Bon, fini de raconter des âneries, laissons plutôt la place — ou la plume — au philosophe, qui s’improvisera poète pour l’occasion. Une sorte de monstre hybride, comme le croisement d’un schgloubf et d’un razktrapkz : un philoète (ou un schglapkz, c’est selon).
Déjà, la science n’excuse pas tout. Monter un schgloubf, consentant ou non, c’est dégradant. Avilissant. C’est de l’exploitation pure et simple, oui, je l’ai dit. Il n’a rien demandé, ce pauvre schgloubf. Et certainement pas à faire partie d’une expérience pseudo-scientifique à la noix. Comment croyez-vous qu’il puisse être consentant s’il ne sait même pas qu’il a d’autres manières de vivre sa vie de schgloubf ? Un esclave qui n’a jamais goûté la liberté ne cherchera jamais à s’enfuir. Mais vous ne vous arrêtez pas là ! Non content d’exploiter et d’épuiser ce pauvre schgloubf, voilà donc que vous le mutilez ! Tortionnaire ! Assassin ! Boucher !
Je divague, je divague, mais la question reste à flot. Reprenons. Pourquoi vouloir lancer un objet en premier lieu ? Pour s’en séparer. Dès l’instant où l’objet quitte tes doigts, vous cessez d’être une entité unique et unie, vous vous séparez en deux corps distincts, éloignés d’un univers tout entier. Rupture. Mais l’objet, lui, n’a qu’une volonté. Qu’un seul désir. Qu’un seul but : retrouver cette unité, retrouver la paume de ta main. Tous les objets partagent ce principe, quoiqu’à des échelles temporelles différentes ; la feuille morte d’un arbre tombera, sèchera sur le sol, se fera culbuter au rythme des brises, des marcheurs et des souffleurs qui passeront. Mais inévitablement elle reviendra au sol, à la terre nourricière, sous une forme ou une autre, pour s’y décomposer lentement, se scinder en composants élémentaires, en nutriments, pour enrichir le sol et nourrir le prochain arbre dont les racines passeront par là. En remontant jusqu’aux bourgeons de cet arbre, la feuille morte aura accompli son cycle.

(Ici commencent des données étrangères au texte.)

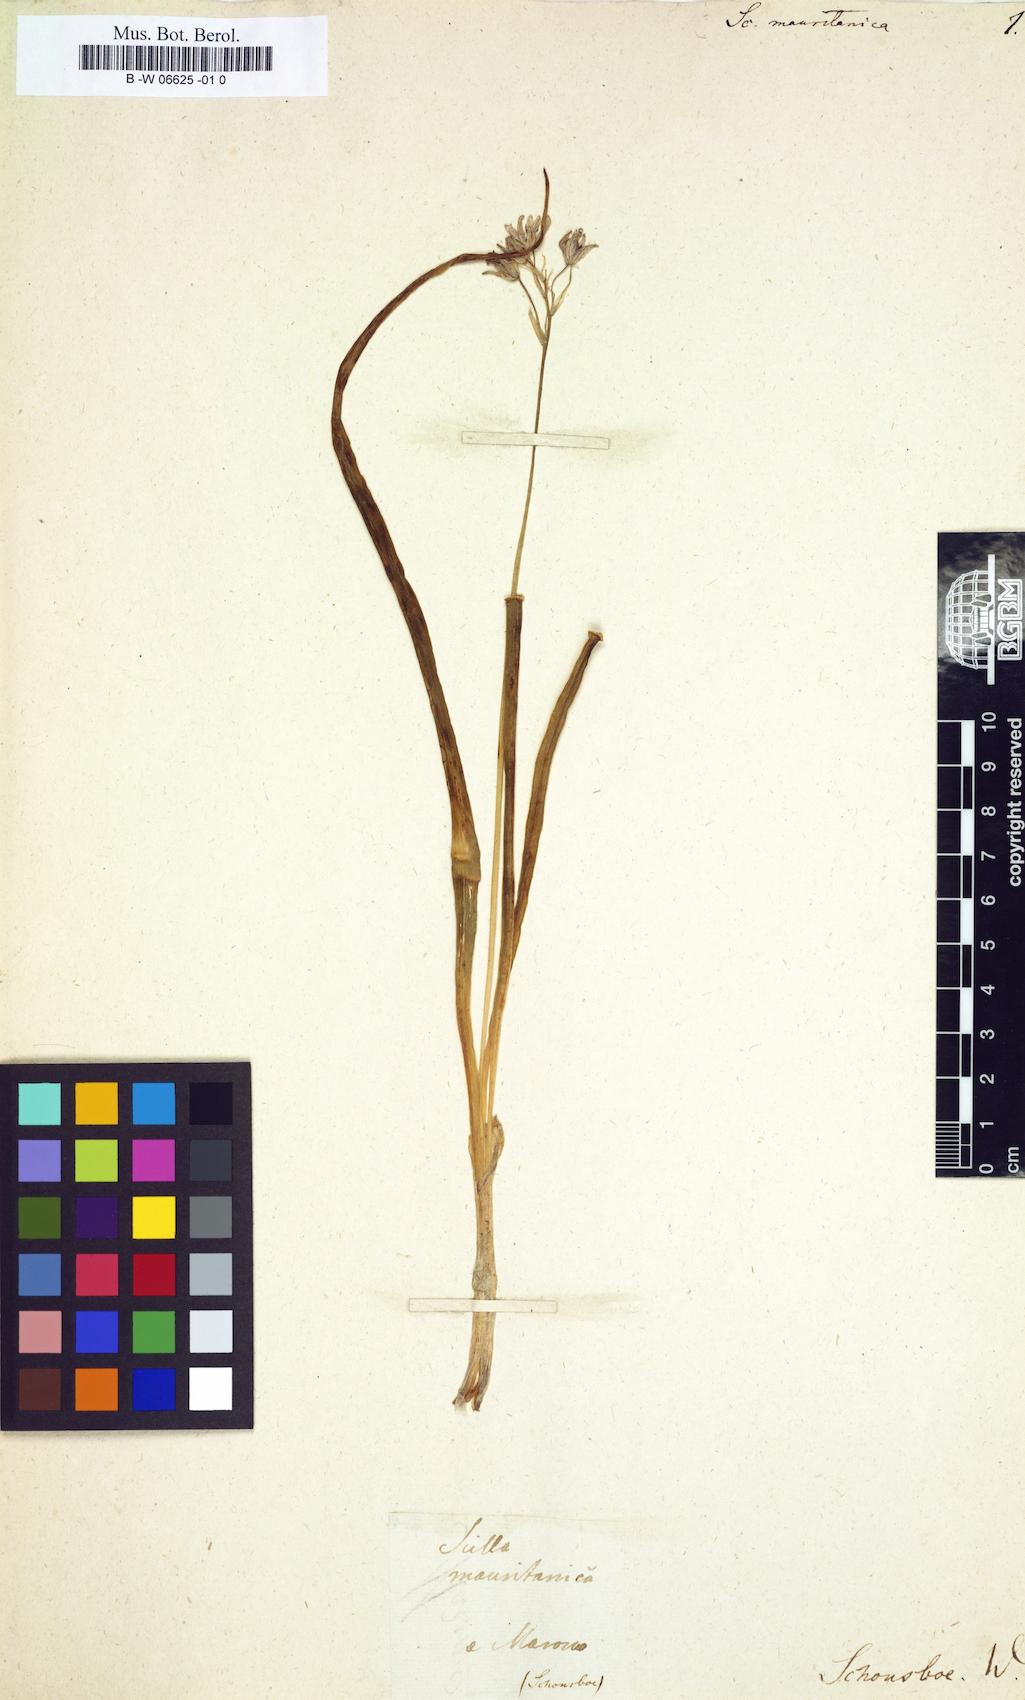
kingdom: Plantae
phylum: Tracheophyta
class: Liliopsida
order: Asparagales
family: Asparagaceae
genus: Hyacinthoides
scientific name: Hyacinthoides mauritanica
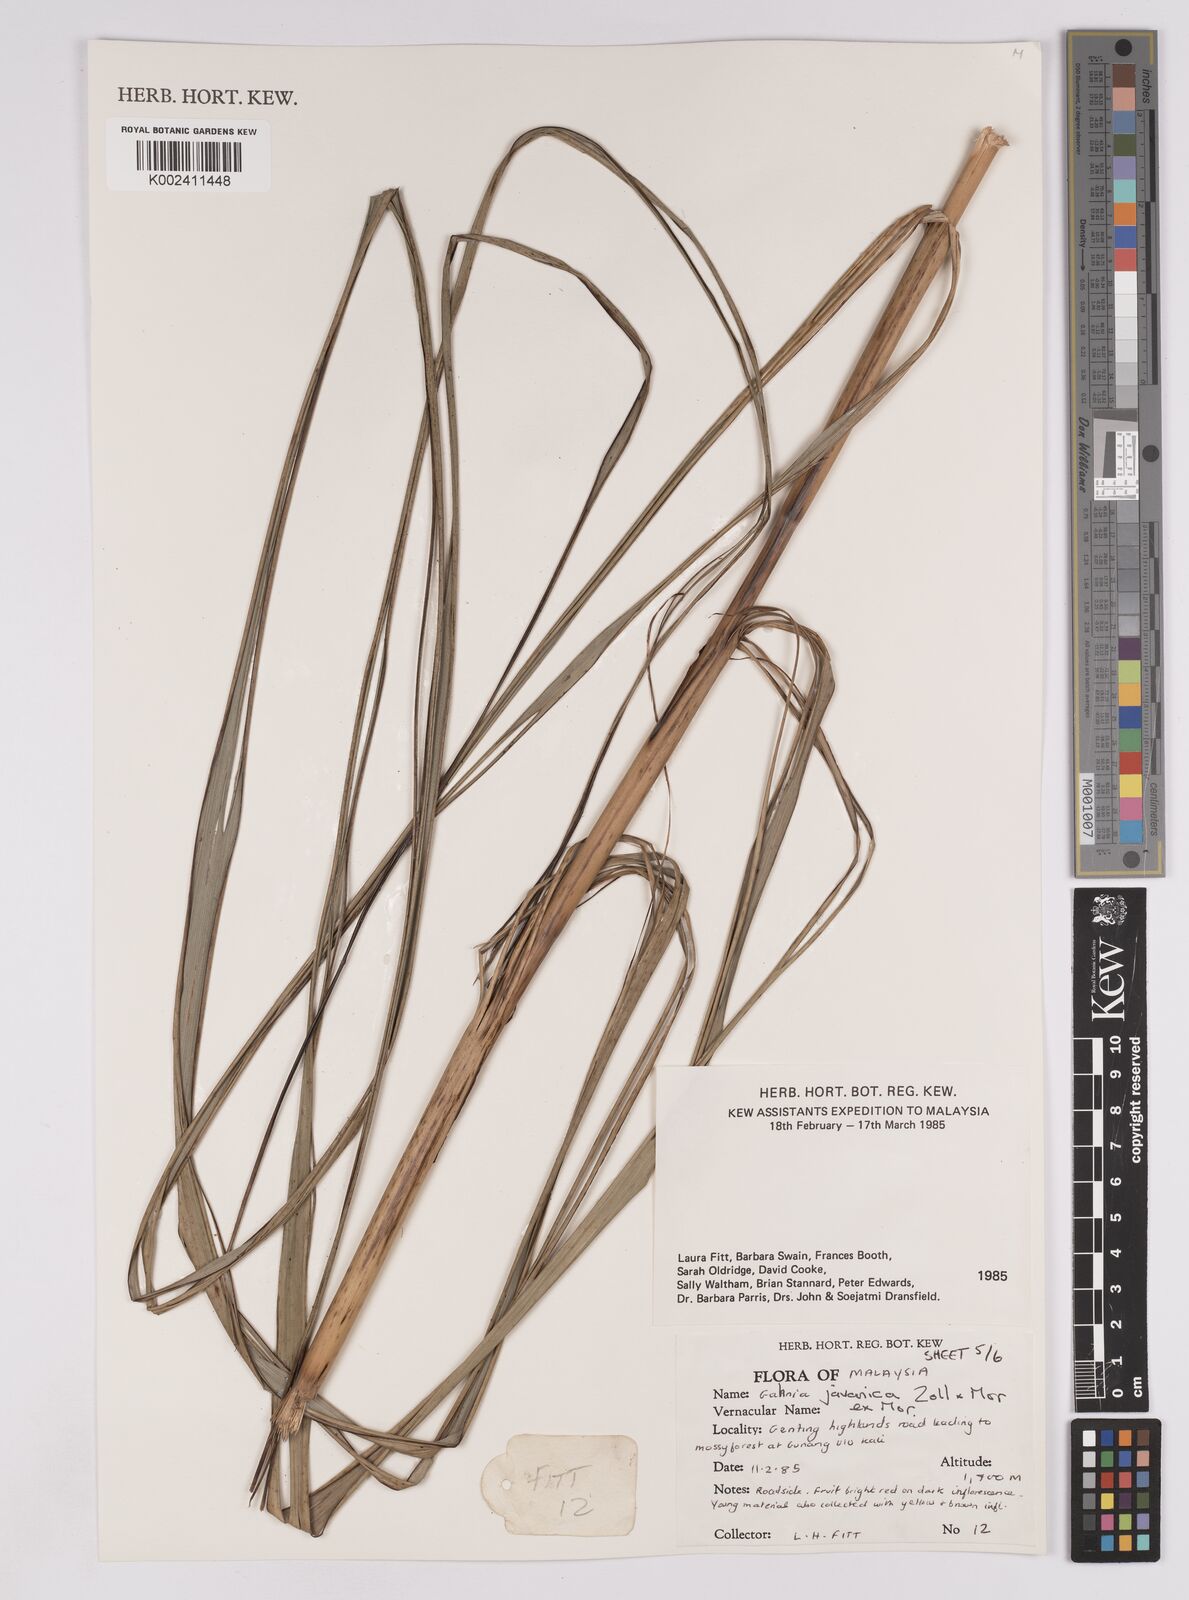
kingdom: Plantae
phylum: Tracheophyta
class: Liliopsida
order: Poales
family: Cyperaceae
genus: Gahnia
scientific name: Gahnia javanica
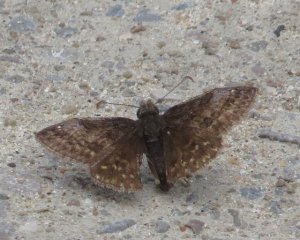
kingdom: Animalia
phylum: Arthropoda
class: Insecta
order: Lepidoptera
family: Hesperiidae
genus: Erynnis
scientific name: Erynnis icelus
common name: Dreamy Duskywing
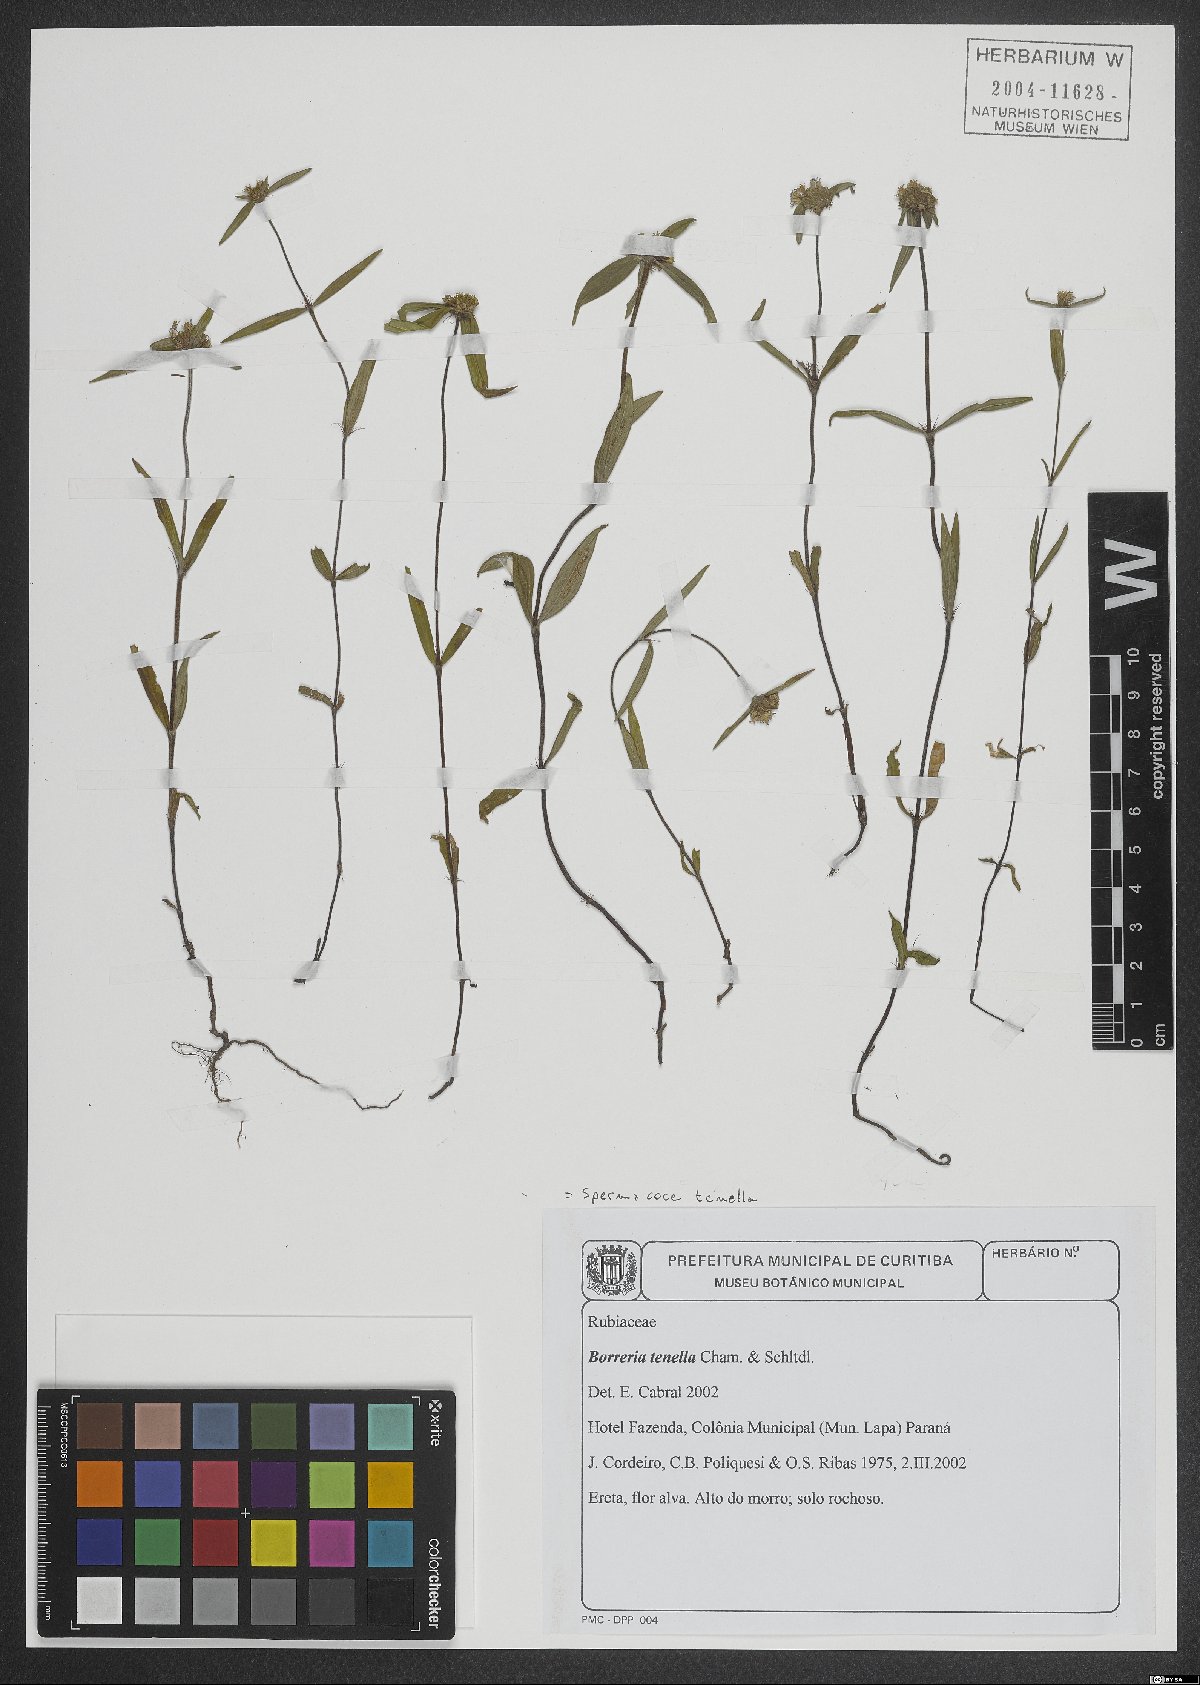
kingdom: Plantae
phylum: Tracheophyta
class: Magnoliopsida
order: Gentianales
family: Rubiaceae
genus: Spermacoce
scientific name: Spermacoce orinocensis
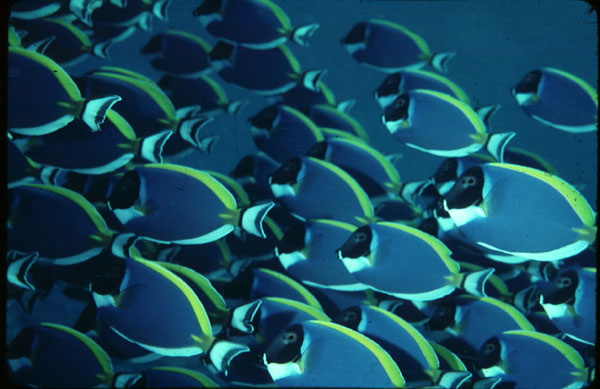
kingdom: Animalia
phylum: Chordata
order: Perciformes
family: Acanthuridae
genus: Acanthurus
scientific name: Acanthurus leucosternon
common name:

De même qu’un stylo n’accepte d’être rangé dans sa trousse qu’avec l’assurance qu’il en sortira le lendemain. Que deux mains ne se lâchent que pour se dire au revoir — une promesse qui sera tenue.
Que tu sois donc dans une voiture, un train, un avion ou sur un schgloubf, si tu lances un objet, il retombera dans ta main. Car c’est l’élan irrésistible des objets qui le meut.